“You’re gonna learn—stay outta people’s businesses.”

The tallest made two mistakes. He forged ahead of the others and he lowered one hand to reach for his blackjack. Bell took advantage with a one-two combination that knocked the gangster to the pavement. Guard up—left hand and forearm protecting his chin and gut, right positioned to slough off a punch or throw his own—he bloodied a nose with a lightning jab and back-stepped as fast as he had waded in.

“Last chance, boys. Out of my way.”

The short guy laughed. He thrust out his hand with a sharp twist and his blackjack slid from his sleeve into his palm. “Last chance? Gonna fight three of us?”

“Not while wearing my best suit.”

Bell flared open his coat, revealing the use-polished grips of the Colt automatic in his shoulder holster. “I will shoot two and fight the last man standing.”

Isaac Bell headed to the Bellevue Hospital morgue late the following afternoon, where he showed Anna’s photograph to a recently appointed assistant coroner.

“I have no Anna Pape. And no Anna Waterbury.”

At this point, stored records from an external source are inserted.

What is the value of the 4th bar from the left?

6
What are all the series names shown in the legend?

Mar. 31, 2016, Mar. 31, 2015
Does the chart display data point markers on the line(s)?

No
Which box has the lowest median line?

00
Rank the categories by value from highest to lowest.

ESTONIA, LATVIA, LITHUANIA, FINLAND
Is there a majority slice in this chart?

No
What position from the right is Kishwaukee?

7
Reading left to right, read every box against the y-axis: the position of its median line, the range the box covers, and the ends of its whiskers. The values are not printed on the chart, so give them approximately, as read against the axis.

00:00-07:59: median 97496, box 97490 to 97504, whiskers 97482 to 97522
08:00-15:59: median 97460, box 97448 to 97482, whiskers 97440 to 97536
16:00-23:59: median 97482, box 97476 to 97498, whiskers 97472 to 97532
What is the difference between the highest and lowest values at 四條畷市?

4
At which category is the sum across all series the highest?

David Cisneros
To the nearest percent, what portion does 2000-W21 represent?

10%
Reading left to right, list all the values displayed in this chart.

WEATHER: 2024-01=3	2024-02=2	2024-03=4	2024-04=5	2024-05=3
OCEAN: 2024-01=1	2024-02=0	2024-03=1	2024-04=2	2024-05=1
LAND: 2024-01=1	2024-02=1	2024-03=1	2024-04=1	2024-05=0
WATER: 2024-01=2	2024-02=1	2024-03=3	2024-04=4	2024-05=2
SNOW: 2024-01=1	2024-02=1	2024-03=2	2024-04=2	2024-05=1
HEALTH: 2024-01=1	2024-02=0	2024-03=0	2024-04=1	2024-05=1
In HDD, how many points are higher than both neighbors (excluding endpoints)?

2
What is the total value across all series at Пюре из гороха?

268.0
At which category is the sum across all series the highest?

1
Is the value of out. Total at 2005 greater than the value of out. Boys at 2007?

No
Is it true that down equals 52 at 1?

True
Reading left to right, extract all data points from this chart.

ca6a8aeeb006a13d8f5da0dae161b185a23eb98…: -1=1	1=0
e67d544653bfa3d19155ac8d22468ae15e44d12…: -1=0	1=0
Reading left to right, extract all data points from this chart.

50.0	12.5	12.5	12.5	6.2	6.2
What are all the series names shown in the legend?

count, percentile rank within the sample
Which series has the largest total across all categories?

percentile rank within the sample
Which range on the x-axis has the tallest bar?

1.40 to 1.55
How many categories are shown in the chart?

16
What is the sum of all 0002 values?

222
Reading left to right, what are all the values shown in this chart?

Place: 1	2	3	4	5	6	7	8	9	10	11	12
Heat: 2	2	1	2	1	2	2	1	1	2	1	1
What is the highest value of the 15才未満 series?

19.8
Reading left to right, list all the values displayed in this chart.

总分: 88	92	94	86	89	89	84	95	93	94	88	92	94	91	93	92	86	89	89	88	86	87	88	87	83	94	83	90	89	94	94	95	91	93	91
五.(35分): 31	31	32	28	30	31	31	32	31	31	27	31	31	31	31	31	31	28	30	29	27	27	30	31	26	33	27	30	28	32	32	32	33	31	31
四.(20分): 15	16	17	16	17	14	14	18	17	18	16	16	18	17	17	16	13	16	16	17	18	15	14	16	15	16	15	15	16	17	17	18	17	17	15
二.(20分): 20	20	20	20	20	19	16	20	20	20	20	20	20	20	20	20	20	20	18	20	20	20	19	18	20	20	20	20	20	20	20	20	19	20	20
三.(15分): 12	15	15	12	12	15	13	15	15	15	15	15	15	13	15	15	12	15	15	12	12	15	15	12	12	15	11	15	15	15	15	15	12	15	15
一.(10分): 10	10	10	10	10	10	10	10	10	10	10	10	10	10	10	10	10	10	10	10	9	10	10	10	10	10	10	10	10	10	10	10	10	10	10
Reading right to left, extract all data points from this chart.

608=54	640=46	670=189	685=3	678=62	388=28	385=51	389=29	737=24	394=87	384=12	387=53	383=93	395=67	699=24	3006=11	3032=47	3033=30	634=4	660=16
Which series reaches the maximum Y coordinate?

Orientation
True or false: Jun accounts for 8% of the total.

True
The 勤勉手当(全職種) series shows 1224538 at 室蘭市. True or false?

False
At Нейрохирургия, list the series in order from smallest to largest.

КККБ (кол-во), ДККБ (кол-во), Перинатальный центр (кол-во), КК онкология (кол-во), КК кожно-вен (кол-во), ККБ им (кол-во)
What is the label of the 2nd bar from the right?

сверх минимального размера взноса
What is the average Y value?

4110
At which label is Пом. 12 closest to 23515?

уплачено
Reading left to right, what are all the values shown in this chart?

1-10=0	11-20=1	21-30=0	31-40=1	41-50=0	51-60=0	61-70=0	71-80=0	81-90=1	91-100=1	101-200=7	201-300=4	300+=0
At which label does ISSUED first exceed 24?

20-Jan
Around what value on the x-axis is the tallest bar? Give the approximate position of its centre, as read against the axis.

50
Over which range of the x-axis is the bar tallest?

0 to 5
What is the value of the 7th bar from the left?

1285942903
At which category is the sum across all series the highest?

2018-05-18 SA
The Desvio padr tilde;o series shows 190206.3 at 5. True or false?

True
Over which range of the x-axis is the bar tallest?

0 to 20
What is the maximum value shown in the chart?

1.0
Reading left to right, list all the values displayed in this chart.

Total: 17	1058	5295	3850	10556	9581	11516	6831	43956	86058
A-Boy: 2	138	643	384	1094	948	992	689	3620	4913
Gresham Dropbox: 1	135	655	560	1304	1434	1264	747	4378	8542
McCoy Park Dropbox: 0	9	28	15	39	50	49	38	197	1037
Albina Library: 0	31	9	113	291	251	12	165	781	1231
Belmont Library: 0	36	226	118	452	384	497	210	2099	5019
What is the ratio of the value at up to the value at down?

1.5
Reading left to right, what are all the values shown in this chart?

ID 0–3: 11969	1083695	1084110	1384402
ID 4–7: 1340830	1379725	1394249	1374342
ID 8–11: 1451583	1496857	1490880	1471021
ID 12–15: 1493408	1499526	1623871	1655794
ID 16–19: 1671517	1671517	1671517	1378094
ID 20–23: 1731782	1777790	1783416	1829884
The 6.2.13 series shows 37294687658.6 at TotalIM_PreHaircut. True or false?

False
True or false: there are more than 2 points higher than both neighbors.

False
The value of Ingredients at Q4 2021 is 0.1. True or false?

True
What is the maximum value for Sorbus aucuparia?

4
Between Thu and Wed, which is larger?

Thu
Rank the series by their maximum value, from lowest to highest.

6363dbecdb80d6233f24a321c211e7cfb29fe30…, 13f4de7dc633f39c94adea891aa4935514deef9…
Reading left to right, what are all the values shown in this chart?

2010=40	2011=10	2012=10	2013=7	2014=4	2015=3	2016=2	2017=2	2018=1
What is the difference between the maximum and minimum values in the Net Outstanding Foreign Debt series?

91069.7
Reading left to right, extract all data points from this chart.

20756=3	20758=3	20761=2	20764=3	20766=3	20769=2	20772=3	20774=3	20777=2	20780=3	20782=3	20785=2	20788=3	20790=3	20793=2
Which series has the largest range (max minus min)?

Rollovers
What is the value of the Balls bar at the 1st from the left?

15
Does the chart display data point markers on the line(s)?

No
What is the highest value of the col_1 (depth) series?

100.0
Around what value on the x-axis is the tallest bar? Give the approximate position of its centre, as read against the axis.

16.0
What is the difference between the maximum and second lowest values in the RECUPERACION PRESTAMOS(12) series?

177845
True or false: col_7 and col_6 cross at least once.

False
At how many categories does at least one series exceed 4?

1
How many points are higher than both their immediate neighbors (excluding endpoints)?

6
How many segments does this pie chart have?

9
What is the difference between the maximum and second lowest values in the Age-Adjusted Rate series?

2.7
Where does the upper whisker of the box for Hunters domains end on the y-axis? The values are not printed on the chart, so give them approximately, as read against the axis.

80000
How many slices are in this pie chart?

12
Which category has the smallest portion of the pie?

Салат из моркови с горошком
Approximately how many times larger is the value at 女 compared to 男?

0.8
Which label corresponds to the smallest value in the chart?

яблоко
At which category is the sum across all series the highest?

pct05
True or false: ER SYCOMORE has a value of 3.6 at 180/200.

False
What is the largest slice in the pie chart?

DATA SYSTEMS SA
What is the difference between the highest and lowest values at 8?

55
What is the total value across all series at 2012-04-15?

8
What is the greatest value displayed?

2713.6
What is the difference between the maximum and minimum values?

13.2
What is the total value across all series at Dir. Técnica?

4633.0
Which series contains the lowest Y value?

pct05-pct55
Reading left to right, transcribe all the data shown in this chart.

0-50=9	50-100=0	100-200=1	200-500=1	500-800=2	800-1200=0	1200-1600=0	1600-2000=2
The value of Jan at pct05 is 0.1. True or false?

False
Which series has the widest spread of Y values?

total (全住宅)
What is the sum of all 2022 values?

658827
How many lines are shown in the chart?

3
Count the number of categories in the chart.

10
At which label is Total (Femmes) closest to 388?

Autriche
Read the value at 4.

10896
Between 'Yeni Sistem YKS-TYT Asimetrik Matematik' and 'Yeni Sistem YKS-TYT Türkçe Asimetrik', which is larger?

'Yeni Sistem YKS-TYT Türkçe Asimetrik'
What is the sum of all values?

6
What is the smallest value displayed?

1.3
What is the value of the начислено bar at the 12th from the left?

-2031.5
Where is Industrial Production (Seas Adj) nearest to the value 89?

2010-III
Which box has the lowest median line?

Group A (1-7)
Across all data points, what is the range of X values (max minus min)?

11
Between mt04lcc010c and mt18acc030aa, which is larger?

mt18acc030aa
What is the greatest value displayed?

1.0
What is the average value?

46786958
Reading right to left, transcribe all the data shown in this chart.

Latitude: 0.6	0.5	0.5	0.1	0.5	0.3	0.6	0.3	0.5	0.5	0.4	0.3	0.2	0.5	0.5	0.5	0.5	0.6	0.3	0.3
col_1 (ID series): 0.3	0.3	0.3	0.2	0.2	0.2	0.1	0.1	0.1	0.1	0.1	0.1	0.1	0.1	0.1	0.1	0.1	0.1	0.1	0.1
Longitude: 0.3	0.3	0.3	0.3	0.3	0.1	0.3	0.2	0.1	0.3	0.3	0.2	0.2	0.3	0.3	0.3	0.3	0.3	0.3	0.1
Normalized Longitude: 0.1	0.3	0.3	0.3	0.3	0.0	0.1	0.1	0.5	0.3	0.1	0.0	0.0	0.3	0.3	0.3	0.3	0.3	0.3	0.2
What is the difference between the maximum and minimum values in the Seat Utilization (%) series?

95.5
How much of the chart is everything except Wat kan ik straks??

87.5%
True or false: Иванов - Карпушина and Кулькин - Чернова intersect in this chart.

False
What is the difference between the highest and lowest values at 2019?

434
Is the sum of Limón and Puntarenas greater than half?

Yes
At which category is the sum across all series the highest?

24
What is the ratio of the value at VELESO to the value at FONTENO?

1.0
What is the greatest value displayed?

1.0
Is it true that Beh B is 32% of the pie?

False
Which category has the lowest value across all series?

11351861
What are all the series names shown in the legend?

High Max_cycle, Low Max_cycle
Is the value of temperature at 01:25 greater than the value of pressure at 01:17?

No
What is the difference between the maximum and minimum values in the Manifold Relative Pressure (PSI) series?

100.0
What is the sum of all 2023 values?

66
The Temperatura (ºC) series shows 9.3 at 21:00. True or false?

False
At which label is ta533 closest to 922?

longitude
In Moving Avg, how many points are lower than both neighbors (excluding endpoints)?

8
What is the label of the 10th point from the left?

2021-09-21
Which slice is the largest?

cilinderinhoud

“Any unknowns?” Bell asked.

The new assistant was working hard to modernize the obsolete institution that had been run for too many years by a commission of elected, often unqualified, and occasionally corrupt coroners. Improvements included making a record of the dead with photographs. He flipped through the file pages, and Bell agreed when he said, “No kids like this one—funny you should ask, though. We might have a younger woman coming in later. Sounded like a murder. One of the bosses went over himself.”

“Where?”

“In the Tenderloin.”

Bell asked for the address, caught the trolley across 34th Street, and strode swiftly down Eighth Avenue to West 29th Street. Captain Mike Coligney was standing outside a run-down building of flats. He was talking to a coroner Bell did not know personally and ignoring shouted questions from newspaper reporters held at bay by uniformed cops. Bell walked past, exchanged a private glance with Coligney, and waited half a block away until the official drove off in a Marmon.

Coligney greeted him gravely. “Sorry, Isaac, she could be your girl.”

“Who found her?”

“The actor who lives here claims he came home from a month in the Midwest. He swears he didn’t know her. We’re holding him while we check, but it looks fairly certain he only left Pittsburgh this morning—the show he was in got canceled. She’s been dead at least a day.”

The reporters’ shouts grew insistent. At an imperious glance from Coligney, his cops herded them farther down the street. He said to Bell, “I have six daughters. I won’t have salacious speculation about a child from a good home. It’s not that she was some unfortunate streetwalker.”

“Did the neighbors hear anything?” Bell asked.

“Not in the flat. Not in the hallway. Not in the lobby. We’re guessing she came under her own steam. In which case, she knew her killer.”

“Unless she was carried in.”

“We’ve got no witnesses to that. No, it looks personal. Vicious. Jealous rage.”

“May I see her?” asked Bell.

Coligney hesitated. Bell said, “A fresh pair of eyes can only help.”

“You’ll write me a report.”

“Of course. Thanks, Mike.”

Coligney raised a cautioning hand. “I don’t have to tell you not to touch anything. But just so you know before you go in there, Isaac. She’s really been carved up.”

5

Isaac Bell stood still and catalogued the location and

condition of everything in the room. Personal possessions—Shakespeare plays on a shelf by an easy chair; busts and engravings of the actors Booth, Mansfield, Irving, and Jefferson; photographs of leading ladies, signed and framed; and a glass box stacked with programs—confirmed the actor’s alibi as much as the punched train ticket he had shown Captain Coligney’s detectives. It was more a home than a rented room, and it had been left neat as a pin, drapes drawn, bed made, wardrobe closed. Dust thinly layered tabletops, and a spiderweb linked the busts, but a landlady or a neighbor must have watered the house plant, a healthy geranium, during the month he was away. The windows were shut tight, and Bell guessed the air would smell musty if it weren’t for the blood scent that lingered. He made a mental note that the killer had known the place was empty. The actor was lucky his show hadn’t closed a day earlier or he’d be dead, too.

She was on the bed, on her back, still half in her overcoat. Her hands were positioned at her sides, open, one in a glove, the other bare. Her palms bore no cuts. She had not fended off the knife. Her face, too, was unmarked, neither cut nor bruised. But it was swollen, and her skin was tinged blue. With her cheeks rounded in death, she looked remarkably similar to the cherubic photograph taken when she was fifteen.